═════ Extrait de page

L’Irak s’installe dans la guerre civile, la partition semble inévitable

 Dans cet épisode tragique de l’actualité arabe, ce n’est pas le destin de l’Irak qui préoccupe. La décomposition de l’Irak, son éclatement, sont actés, inévitables. Ce qui suscite l’inquiétude, c’est l’avenir du camp sunnite et les conséquences que les dérives jihadistes peuvent avoir.

L’Irak s’installe dans la guerre civile, la partition semble inévitable

Le 23 juin 2014 à 7h44

Modifié le 23 juin 2014 à 7h44

 Dans cet épisode tragique de l’actualité arabe, ce n’est pas le destin de l’Irak qui préoccupe. La décomposition de l’Irak, son éclatement, sont actés, inévitables. Ce qui suscite l’inquiétude, c’est l’avenir du camp sunnite et les conséquences que les dérives jihadistes peuvent avoir.

══════════

* Consignes:
(A) Répondez à ces questions sur l'article consacré à l'Irak :
(i) À quelle date et à quelle heure l'article a-t-il été publié ?
(ii) Dans quoi l'Irak s'installe-t-il selon le titre ?
(iii) Qu'est-ce qui suscite l'inquiétude ?
(B) Convertissez en liste JSON de chaînes, une chaîne par ligne et sans lignes vides, ces lignes des enregistrements : commencez à la ligne qui contient « common name: Eastern phoebe » et arrêtez-vous après celle qui contient « genus: Ardea ».
Les enregistrements n'ont aucun lien avec l'article.

═════ Données présentées

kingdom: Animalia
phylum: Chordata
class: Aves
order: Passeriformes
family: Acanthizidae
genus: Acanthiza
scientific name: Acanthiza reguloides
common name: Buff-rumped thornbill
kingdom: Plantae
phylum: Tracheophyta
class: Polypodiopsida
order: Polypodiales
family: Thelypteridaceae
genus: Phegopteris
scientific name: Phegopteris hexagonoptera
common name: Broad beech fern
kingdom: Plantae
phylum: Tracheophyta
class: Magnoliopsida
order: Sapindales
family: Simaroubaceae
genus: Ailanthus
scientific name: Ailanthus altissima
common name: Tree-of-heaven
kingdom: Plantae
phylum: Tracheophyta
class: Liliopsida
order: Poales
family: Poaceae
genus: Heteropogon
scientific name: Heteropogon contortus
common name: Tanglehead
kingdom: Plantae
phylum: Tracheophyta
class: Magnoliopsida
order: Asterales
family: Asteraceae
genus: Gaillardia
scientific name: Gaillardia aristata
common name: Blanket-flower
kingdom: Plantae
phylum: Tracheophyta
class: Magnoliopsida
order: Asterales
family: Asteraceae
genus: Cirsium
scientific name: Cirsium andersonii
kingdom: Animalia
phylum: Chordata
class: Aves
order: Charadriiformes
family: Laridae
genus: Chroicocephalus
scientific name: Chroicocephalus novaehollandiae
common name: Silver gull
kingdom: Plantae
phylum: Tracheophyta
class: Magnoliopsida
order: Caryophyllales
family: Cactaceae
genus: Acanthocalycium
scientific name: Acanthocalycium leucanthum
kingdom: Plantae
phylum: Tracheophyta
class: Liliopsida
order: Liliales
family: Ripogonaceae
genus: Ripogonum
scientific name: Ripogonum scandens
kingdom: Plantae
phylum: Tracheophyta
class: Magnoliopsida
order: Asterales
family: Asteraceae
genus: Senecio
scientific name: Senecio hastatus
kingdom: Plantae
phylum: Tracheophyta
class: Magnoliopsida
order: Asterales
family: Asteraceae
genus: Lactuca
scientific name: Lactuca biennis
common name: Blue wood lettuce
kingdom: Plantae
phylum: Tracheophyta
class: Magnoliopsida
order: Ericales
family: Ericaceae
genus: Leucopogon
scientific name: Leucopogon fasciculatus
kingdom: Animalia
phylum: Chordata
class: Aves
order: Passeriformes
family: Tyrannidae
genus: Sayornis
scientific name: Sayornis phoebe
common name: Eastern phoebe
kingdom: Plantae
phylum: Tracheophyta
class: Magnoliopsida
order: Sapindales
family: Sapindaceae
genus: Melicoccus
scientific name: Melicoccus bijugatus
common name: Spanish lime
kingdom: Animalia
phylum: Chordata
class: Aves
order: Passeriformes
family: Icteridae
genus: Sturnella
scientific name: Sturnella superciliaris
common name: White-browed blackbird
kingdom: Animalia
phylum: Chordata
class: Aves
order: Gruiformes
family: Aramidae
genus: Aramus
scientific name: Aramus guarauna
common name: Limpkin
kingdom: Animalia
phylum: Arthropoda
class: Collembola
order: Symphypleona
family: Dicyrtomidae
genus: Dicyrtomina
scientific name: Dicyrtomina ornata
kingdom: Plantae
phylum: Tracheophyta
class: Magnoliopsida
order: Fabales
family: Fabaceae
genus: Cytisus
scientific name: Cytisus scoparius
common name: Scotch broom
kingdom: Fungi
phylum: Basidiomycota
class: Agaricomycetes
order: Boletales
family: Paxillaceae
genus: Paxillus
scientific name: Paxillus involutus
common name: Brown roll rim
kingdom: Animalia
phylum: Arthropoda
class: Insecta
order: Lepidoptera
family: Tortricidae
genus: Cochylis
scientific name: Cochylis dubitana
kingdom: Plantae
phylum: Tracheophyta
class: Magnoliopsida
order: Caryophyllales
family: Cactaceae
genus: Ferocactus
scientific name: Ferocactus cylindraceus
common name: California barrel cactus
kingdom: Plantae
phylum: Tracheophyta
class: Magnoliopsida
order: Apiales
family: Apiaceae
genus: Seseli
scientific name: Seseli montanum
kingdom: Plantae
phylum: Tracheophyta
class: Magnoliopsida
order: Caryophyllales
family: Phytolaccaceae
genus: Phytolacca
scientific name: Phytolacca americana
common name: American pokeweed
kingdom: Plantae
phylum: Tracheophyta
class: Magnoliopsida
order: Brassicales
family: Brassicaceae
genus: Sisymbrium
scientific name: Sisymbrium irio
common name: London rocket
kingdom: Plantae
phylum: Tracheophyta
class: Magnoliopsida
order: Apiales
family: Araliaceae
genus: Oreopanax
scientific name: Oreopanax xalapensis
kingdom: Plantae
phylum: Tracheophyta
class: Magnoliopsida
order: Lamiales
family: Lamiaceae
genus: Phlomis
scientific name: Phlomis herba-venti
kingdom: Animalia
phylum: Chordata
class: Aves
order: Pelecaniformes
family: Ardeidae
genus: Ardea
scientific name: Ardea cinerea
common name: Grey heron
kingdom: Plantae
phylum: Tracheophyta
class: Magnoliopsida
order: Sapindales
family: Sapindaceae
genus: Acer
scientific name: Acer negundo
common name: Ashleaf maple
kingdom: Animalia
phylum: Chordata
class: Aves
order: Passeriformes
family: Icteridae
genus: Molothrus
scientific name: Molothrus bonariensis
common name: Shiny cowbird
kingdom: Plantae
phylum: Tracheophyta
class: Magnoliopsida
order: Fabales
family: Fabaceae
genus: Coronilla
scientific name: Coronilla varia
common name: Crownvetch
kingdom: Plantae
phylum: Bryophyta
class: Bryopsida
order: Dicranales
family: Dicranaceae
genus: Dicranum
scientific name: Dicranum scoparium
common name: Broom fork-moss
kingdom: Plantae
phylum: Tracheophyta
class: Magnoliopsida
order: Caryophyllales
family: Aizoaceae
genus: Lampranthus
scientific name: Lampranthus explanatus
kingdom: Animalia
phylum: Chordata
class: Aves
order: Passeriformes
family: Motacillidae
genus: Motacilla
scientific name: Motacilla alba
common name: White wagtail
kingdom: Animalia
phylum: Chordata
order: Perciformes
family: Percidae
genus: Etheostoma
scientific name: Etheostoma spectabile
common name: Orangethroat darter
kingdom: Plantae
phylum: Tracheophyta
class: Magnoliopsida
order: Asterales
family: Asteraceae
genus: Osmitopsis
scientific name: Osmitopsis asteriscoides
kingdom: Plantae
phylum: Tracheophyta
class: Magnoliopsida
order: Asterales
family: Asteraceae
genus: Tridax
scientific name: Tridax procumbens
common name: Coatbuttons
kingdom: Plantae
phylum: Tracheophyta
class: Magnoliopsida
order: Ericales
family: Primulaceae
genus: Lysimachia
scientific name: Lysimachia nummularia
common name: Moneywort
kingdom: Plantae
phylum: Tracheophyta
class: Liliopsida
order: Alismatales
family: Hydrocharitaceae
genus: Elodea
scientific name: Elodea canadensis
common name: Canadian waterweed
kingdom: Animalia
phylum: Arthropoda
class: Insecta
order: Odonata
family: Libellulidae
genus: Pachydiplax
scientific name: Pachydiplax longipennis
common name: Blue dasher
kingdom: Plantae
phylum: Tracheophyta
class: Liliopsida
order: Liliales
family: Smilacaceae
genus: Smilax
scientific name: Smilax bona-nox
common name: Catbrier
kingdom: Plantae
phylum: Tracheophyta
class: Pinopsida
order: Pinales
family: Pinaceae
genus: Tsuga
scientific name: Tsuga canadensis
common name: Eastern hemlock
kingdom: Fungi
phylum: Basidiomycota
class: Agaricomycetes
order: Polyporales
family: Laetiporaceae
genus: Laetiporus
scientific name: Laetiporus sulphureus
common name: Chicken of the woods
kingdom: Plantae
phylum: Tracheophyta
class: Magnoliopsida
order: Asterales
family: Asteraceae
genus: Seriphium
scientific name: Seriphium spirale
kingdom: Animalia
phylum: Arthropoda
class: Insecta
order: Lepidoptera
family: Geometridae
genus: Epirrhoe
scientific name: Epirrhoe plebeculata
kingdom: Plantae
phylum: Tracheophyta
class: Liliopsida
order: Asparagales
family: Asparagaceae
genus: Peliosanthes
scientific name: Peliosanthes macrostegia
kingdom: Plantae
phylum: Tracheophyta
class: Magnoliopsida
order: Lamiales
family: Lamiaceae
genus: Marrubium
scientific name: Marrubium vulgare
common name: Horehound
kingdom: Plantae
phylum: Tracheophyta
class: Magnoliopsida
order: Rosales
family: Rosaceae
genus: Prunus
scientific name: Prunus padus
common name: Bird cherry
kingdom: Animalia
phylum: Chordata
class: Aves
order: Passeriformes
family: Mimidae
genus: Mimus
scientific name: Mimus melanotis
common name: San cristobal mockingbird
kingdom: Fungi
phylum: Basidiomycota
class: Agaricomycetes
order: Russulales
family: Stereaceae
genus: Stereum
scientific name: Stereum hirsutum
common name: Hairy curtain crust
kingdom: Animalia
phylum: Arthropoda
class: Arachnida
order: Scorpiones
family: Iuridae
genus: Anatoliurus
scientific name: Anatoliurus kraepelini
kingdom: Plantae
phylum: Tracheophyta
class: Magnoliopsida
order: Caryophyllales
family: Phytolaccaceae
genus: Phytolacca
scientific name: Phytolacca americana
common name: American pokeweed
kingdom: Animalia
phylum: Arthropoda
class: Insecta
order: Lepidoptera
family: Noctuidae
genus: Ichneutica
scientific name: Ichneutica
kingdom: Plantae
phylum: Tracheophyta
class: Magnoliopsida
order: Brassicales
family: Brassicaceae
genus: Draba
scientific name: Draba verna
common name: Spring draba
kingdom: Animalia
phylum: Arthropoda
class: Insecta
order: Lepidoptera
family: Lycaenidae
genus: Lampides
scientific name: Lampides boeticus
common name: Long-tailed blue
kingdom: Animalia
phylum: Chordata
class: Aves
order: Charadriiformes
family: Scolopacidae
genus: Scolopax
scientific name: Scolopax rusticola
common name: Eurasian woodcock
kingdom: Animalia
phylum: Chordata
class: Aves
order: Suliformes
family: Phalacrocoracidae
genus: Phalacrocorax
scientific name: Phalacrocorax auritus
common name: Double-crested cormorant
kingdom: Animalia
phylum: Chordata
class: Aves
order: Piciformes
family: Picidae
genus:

══════════

* Réponses successives:
(A)
(i) Le 23 juin 2014 à 7h44.
(ii) Dans la guerre civile.
(iii) L'avenir du camp sunnite et les conséquences que les dérives jihadistes peuvent avoir.

(B)
[
  "common name: Eastern phoebe",
  "kingdom: Plantae",
  "phylum: Tracheophyta",
  "class: Magnoliopsida",
  "order: Sapindales",
  "family: Sapindaceae",
  "genus: Melicoccus",
  "scientific name: Melicoccus bijugatus",
  "common name: Spanish lime",
  "kingdom: Animalia",
  "phylum: Chordata",
  "class: Aves",
  "order: Passeriformes",
  "family: Icteridae",
  "genus: Sturnella",
  "scientific name: Sturnella superciliaris",
  "common name: White-browed blackbird",
  "kingdom: Animalia",
  "phylum: Chordata",
  "class: Aves",
  "order: Gruiformes",
  "family: Aramidae",
  "genus: Aramus",
  "scientific name: Aramus guarauna",
  "common name: Limpkin",
  "kingdom: Animalia",
  "phylum: Arthropoda",
  "class: Collembola",
  "order: Symphypleona",
  "family: Dicyrtomidae",
  "genus: Dicyrtomina",
  "scientific name: Dicyrtomina ornata",
  "kingdom: Plantae",
  "phylum: Tracheophyta",
  "class: Magnoliopsida",
  "order: Fabales",
  "family: Fabaceae",
  "genus: Cytisus",
  "scientific name: Cytisus scoparius",
  "common name: Scotch broom",
  "kingdom: Fungi",
  "phylum: Basidiomycota",
  "class: Agaricomycetes",
  "order: Boletales",
  "family: Paxillaceae",
  "genus: Paxillus",
  "scientific name: Paxillus involutus",
  "common name: Brown roll rim",
  "kingdom: Animalia",
  "phylum: Arthropoda",
  "class: Insecta",
  "order: Lepidoptera",
  "family: Tortricidae",
  "genus: Cochylis",
  "scientific name: Cochylis dubitana",
  "kingdom: Plantae",
  "phylum: Tracheophyta",
  "class: Magnoliopsida",
  "order: Caryophyllales",
  "family: Cactaceae",
  "genus: Ferocactus",
  "scientific name: Ferocactus cylindraceus",
  "common name: California barrel cactus",
  "kingdom: Plantae",
  "phylum: Tracheophyta",
  "class: Magnoliopsida",
  "order: Apiales",
  "family: Apiaceae",
  "genus: Seseli",
  "scientific name: Seseli montanum",
  "kingdom: Plantae",
  "phylum: Tracheophyta",
  "class: Magnoliopsida",
  "order: Caryophyllales",
  "family: Phytolaccaceae",
  "genus: Phytolacca",
  "scientific name: Phytolacca americana",
  "common name: American pokeweed",
  "kingdom: Plantae",
  "phylum: Tracheophyta",
  "class: Magnoliopsida",
  "order: Brassicales",
  "family: Brassicaceae",
  "genus: Sisymbrium",
  "scientific name: Sisymbrium irio",
  "common name: London rocket",
  "kingdom: Plantae",
  "phylum: Tracheophyta",
  "class: Magnoliopsida",
  "order: Apiales",
  "family: Araliaceae",
  "genus: Oreopanax",
  "scientific name: Oreopanax xalapensis",
  "kingdom: Plantae",
  "phylum: Tracheophyta",
  "class: Magnoliopsida",
  "order: Lamiales",
  "family: Lamiaceae",
  "genus: Phlomis",
  "scientific name: Phlomis herba-venti",
  "kingdom: Animalia",
  "phylum: Chordata",
  "class: Aves",
  "order: Pelecaniformes",
  "family: Ardeidae",
  "genus: Ardea"
]